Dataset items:
——

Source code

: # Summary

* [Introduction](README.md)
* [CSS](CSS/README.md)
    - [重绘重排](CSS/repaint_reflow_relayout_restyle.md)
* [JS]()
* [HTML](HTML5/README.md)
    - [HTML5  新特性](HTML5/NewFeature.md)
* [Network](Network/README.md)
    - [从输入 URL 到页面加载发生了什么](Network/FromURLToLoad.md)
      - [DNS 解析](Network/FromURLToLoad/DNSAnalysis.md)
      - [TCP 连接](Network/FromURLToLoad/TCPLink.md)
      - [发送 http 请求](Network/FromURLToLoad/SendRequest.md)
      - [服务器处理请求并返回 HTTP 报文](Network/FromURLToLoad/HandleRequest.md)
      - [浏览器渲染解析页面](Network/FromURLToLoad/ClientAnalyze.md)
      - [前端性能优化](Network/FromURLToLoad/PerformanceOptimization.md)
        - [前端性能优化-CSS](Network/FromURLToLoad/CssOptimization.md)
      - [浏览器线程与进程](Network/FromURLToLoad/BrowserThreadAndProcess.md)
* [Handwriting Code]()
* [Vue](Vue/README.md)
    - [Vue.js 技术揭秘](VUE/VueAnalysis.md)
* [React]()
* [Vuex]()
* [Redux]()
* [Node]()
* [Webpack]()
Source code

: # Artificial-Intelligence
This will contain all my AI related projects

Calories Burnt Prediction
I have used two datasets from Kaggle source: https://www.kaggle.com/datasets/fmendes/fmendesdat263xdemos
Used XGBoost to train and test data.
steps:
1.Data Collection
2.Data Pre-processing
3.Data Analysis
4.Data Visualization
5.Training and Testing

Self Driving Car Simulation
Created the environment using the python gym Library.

——

Task objective:
Say the number of lines in the entries that have the string "Network", and only that.

Final answer:
10